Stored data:
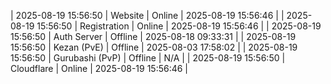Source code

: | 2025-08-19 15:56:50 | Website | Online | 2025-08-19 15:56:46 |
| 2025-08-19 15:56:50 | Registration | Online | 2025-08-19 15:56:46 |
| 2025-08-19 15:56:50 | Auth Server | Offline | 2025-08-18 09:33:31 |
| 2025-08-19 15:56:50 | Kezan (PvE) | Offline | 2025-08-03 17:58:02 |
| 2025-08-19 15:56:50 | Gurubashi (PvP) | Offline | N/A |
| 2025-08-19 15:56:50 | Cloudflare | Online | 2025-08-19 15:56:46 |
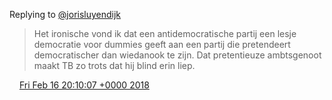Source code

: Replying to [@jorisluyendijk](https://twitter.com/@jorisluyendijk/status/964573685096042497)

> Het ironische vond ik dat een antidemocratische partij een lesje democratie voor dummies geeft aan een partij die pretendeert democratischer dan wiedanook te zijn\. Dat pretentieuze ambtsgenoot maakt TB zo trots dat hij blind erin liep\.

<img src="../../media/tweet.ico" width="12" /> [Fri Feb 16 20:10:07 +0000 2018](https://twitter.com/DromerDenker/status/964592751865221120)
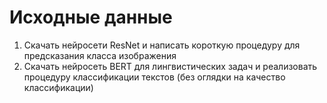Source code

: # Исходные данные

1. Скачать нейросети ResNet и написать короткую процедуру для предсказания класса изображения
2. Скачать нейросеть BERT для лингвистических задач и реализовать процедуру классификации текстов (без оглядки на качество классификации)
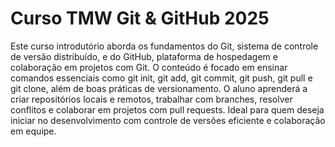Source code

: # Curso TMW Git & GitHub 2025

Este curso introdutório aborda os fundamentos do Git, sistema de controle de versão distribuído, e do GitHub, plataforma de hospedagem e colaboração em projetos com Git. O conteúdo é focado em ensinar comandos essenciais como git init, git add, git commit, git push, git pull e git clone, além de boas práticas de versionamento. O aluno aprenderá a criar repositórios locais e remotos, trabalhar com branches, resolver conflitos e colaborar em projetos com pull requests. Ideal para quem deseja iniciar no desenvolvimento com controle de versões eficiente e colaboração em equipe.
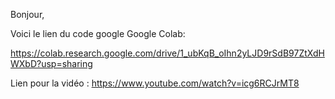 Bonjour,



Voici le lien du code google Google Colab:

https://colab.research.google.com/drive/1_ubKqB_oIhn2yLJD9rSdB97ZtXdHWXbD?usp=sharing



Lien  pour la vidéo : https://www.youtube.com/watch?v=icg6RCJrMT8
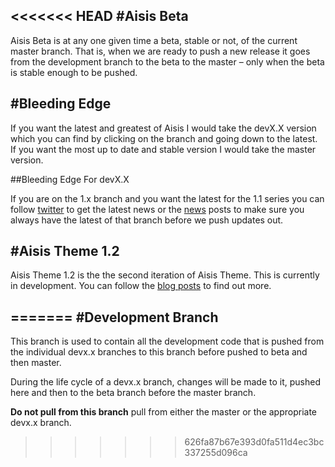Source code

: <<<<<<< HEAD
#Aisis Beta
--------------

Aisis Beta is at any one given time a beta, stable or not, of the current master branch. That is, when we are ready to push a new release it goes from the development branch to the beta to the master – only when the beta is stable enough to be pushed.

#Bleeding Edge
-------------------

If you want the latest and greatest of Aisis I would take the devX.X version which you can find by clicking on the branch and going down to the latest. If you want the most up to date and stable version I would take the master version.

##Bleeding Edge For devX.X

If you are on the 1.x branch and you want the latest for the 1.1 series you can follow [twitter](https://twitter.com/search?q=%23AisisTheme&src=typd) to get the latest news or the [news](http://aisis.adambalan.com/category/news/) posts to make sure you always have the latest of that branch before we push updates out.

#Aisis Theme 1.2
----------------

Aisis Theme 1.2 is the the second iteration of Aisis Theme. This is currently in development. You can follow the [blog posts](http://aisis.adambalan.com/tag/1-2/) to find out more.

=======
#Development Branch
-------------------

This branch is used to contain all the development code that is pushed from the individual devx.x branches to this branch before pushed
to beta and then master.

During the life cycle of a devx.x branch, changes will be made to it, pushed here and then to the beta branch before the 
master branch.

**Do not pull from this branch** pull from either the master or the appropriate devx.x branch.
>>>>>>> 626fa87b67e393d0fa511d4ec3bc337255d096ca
* * *
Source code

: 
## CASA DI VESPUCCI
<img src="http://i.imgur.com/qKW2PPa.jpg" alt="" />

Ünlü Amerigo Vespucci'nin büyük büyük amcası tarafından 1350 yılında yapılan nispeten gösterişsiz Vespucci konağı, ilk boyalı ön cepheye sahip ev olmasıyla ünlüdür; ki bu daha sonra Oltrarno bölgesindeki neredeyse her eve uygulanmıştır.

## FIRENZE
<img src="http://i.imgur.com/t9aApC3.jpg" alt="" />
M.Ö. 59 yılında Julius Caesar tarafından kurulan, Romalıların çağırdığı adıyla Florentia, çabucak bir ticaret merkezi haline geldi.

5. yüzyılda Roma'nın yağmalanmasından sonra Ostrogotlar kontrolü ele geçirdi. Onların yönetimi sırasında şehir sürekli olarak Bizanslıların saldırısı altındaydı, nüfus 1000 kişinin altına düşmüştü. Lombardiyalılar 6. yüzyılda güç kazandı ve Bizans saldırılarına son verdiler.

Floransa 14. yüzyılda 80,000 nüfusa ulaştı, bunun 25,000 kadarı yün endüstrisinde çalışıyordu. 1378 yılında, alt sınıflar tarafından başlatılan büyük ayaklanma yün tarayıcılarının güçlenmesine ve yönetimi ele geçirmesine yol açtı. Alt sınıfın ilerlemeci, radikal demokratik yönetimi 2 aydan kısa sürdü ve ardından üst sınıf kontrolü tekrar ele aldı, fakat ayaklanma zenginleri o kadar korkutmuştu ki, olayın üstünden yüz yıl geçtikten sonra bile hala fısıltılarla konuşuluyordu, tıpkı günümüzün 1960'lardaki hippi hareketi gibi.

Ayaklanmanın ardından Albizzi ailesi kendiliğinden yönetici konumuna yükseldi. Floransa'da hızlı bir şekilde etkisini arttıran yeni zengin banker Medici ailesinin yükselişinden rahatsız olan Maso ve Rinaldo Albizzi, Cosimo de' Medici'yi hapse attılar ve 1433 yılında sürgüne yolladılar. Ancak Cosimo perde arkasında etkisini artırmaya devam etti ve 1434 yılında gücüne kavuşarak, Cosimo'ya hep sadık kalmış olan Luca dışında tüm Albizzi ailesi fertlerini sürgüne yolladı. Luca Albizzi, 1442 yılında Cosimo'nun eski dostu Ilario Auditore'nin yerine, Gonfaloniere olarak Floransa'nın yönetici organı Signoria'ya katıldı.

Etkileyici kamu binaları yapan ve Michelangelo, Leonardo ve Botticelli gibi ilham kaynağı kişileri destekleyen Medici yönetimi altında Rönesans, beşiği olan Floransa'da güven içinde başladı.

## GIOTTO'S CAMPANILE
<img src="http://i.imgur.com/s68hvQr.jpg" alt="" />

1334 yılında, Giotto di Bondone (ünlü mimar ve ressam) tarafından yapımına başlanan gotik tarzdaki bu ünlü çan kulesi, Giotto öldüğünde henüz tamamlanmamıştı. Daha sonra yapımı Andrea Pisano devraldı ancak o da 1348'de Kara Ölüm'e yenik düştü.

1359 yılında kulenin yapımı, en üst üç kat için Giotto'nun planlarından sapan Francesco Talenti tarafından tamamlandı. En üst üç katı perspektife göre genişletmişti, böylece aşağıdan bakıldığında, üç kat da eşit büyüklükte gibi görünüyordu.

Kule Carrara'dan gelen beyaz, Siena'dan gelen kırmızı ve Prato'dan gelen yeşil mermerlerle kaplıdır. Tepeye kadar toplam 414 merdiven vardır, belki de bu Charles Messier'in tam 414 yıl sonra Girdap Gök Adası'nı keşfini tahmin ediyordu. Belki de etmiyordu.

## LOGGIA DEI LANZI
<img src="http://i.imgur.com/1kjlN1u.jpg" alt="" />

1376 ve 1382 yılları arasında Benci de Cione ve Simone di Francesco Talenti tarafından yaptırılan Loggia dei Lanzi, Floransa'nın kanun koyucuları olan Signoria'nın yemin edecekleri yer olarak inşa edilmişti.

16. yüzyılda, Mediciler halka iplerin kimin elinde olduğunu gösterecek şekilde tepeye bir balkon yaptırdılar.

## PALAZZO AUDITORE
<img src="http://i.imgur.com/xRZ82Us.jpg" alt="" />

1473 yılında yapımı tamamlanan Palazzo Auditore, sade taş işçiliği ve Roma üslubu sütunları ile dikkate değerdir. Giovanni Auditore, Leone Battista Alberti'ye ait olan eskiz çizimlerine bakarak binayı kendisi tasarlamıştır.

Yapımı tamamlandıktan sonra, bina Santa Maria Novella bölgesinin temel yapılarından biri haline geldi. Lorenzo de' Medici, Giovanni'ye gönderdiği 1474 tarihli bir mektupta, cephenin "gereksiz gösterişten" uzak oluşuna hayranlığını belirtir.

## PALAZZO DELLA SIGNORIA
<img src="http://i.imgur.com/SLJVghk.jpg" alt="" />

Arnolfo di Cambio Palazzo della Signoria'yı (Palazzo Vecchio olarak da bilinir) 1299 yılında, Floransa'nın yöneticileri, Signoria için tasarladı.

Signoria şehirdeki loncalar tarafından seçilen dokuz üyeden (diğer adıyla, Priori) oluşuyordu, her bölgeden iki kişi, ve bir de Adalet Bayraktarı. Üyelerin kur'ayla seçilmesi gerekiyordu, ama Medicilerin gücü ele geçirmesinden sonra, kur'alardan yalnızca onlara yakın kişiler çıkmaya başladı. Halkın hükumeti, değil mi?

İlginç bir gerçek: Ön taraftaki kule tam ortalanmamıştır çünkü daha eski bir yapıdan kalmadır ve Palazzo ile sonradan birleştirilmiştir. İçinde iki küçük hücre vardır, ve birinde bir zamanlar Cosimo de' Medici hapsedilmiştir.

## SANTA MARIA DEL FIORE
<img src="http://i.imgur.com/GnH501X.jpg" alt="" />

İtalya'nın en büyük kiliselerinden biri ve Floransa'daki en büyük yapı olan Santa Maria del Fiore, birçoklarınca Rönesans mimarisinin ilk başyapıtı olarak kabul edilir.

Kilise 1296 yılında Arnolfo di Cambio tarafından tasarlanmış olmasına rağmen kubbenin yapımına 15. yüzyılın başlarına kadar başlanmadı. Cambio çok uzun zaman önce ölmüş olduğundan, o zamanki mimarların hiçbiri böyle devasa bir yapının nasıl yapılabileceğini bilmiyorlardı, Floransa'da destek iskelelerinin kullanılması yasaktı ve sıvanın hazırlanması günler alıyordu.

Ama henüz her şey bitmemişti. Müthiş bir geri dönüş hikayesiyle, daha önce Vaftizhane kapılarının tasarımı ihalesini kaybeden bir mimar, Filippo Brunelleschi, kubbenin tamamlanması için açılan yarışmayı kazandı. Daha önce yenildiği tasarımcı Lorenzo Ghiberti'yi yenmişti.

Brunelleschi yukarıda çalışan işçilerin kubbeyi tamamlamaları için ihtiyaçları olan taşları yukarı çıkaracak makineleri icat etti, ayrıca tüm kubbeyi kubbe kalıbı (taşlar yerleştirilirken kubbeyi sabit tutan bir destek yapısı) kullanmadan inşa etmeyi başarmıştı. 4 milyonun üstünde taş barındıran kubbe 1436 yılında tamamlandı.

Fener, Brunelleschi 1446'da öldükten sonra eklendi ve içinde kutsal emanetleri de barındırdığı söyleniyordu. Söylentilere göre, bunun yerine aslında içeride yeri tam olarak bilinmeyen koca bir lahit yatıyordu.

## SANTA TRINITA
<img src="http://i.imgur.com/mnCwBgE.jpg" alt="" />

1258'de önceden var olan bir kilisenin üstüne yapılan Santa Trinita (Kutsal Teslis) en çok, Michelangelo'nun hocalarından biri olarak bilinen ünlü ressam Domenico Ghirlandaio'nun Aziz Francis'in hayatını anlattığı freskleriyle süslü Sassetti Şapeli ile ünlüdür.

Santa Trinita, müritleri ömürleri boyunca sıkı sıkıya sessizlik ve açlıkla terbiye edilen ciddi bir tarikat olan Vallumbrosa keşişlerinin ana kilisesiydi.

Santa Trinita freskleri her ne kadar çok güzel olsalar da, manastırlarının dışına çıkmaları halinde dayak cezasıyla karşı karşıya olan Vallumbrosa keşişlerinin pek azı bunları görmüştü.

**What to work on**
Gather every line of the records above that contains the string "Giovanni", matching case exactly, and copy each such line in full.

**Solution to this exercise**
1473 yılında yapımı tamamlanan Palazzo Auditore, sade taş işçiliği ve Roma üslubu sütunları ile dikkate değerdir. Giovanni Auditore, Leone Battista Alberti'ye ait olan eskiz çizimlerine bakarak binayı kendisi tasarlamıştır.
Yapımı tamamlandıktan sonra, bina Santa Maria Novella bölgesinin temel yapılarından biri haline geldi. Lorenzo de' Medici, Giovanni'ye gönderdiği 1474 tarihli bir mektupta, cephenin "gereksiz gösterişten" uzak oluşuna hayranlığını belirtir.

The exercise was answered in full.